**Exercise description:**
Take the lines of the data below from the very first through the line containing "- 따라서 Thread 클래스의 생성자에 해당 객체를 추가하여 시작해줘야 한다." and output them exactly, pictures excluded.
Record extracts section start
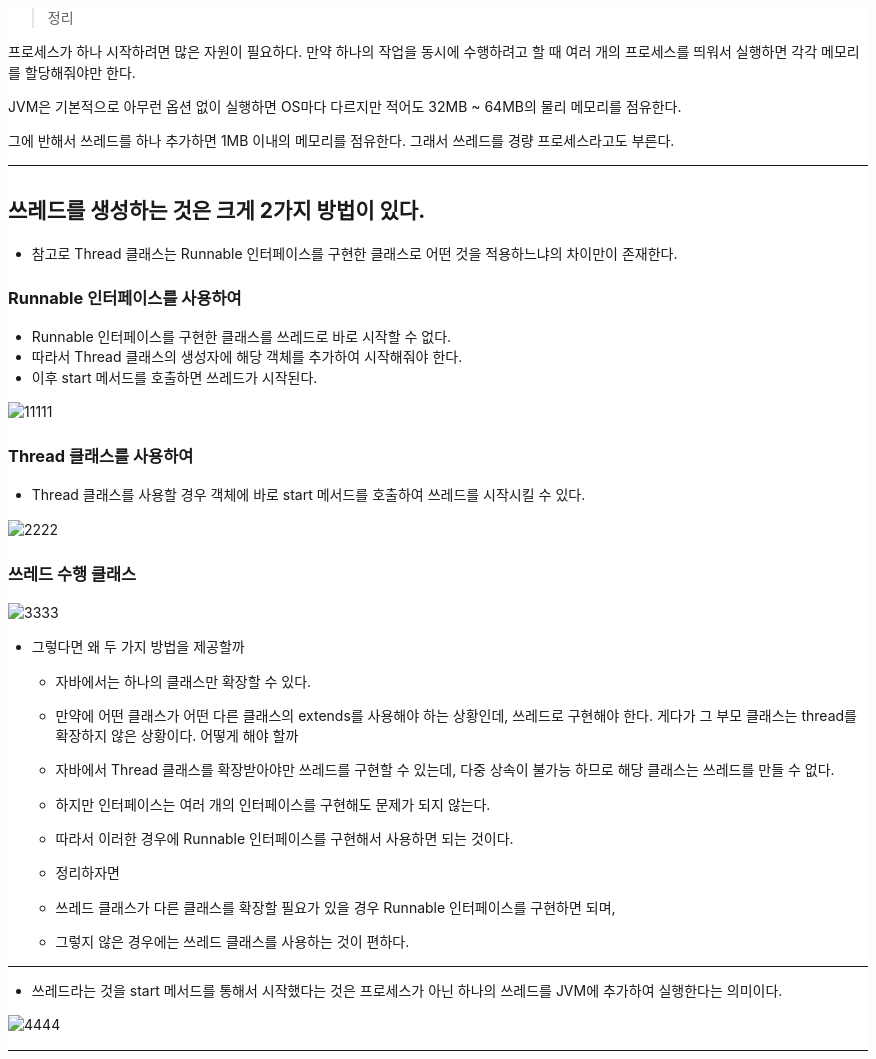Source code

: 
> 정리


프로세스가 하나 시작하려면 많은 자원이 필요하다. 만약 하나의 작업을 동시에 수행하려고 할 때 여러 개의 프로세스를 띄워서 실행하면 각각 메모리를 할당해줘야만 한다. 

JVM은 기본적으로 아무런 옵션 없이 실행하면 OS마다 다르지만 적어도 32MB ~ 64MB의 물리 메모리를 점유한다. 

그에 반해서 쓰레드를 하나 추가하면 1MB 이내의 메모리를 점유한다. 그래서 쓰레드를 경량 프로세스라고도 부른다. 

---

## 쓰레드를 생성하는 것은 크게 2가지 방법이 있다.

- 참고로 Thread 클래스는 Runnable 인터페이스를 구현한 클래스로 어떤 것을 적용하느냐의 차이만이 존재한다.

### Runnable 인터페이스를 사용하여

- Runnable 인터페이스를 구현한 클래스를 쓰레드로 바로 시작할 수 없다.
- 따라서 Thread 클래스의 생성자에 해당 객체를 추가하여 시작해줘야 한다.
- 이후 start 메서드를 호출하면 쓰레드가 시작된다.

<img width="472" alt="11111" src="https://user-images.githubusercontent.com/56379649/217295006-4e9f54e8-ce3a-4a77-9a97-23988e0b354c.png">

### Thread 클래스를 사용하여

- Thread 클래스를 사용할 경우 객체에 바로 start 메서드를 호출하여 쓰레드를 시작시킬 수 있다.

<img width="421" alt="2222" src="https://user-images.githubusercontent.com/56379649/217294997-98a856d3-eb5d-458a-96a5-3596eac8b9a6.png">

### 쓰레드 수행 클래스

<img width="476" alt="3333" src="https://user-images.githubusercontent.com/56379649/217294978-3c1f4b63-0752-4115-9c31-1c3bb9d3cca7.png">

- 그렇다면 왜 두 가지 방법을 제공할까
    - 자바에서는 하나의 클래스만 확장할 수 있다.
    - 만약에 어떤 클래스가 어떤 다른 클래스의 extends를 사용해야 하는 상황인데, 쓰레드로 구현해야 한다. 게다가 그 부모 클래스는 thread를 확장하지 않은 상황이다.  어떻게 해야 할까
    - 자바에서 Thread 클래스를 확장받아야만 쓰레드를 구현할 수 있는데, 다중 상속이 불가능 하므로 해당 클래스는 쓰레드를 만들 수 없다.
    - 하지만 인터페이스는 여러 개의 인터페이스를 구현해도 문제가 되지 않는다.
    - 따라서 이러한 경우에 Runnable 인터페이스를 구현해서 사용하면 되는 것이다.
    
    - 정리하자면
    - 쓰레드 클래스가 다른 클래스를 확장할 필요가 있을 경우 Runnable 인터페이스를 구현하면 되며,
    - 그렇지 않은 경우에는 쓰레드 클래스를 사용하는 것이 편하다.
    

---

- 쓰레드라는 것을 start 메서드를 통해서 시작했다는 것은 
프로세스가 아닌 하나의 쓰레드를 JVM에 추가하여 실행한다는 의미이다.

<img width="1853" alt="4444" src="https://user-images.githubusercontent.com/56379649/217294906-0a221925-6365-4e1f-9c93-598c733180bf.png">

---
Record extracts section end
**Solution to this problem:**
Source code

: 
> 정리


프로세스가 하나 시작하려면 많은 자원이 필요하다. 만약 하나의 작업을 동시에 수행하려고 할 때 여러 개의 프로세스를 띄워서 실행하면 각각 메모리를 할당해줘야만 한다. 

JVM은 기본적으로 아무런 옵션 없이 실행하면 OS마다 다르지만 적어도 32MB ~ 64MB의 물리 메모리를 점유한다. 

그에 반해서 쓰레드를 하나 추가하면 1MB 이내의 메모리를 점유한다. 그래서 쓰레드를 경량 프로세스라고도 부른다. 

---

## 쓰레드를 생성하는 것은 크게 2가지 방법이 있다.

- 참고로 Thread 클래스는 Runnable 인터페이스를 구현한 클래스로 어떤 것을 적용하느냐의 차이만이 존재한다.

### Runnable 인터페이스를 사용하여

- Runnable 인터페이스를 구현한 클래스를 쓰레드로 바로 시작할 수 없다.
- 따라서 Thread 클래스의 생성자에 해당 객체를 추가하여 시작해줘야 한다.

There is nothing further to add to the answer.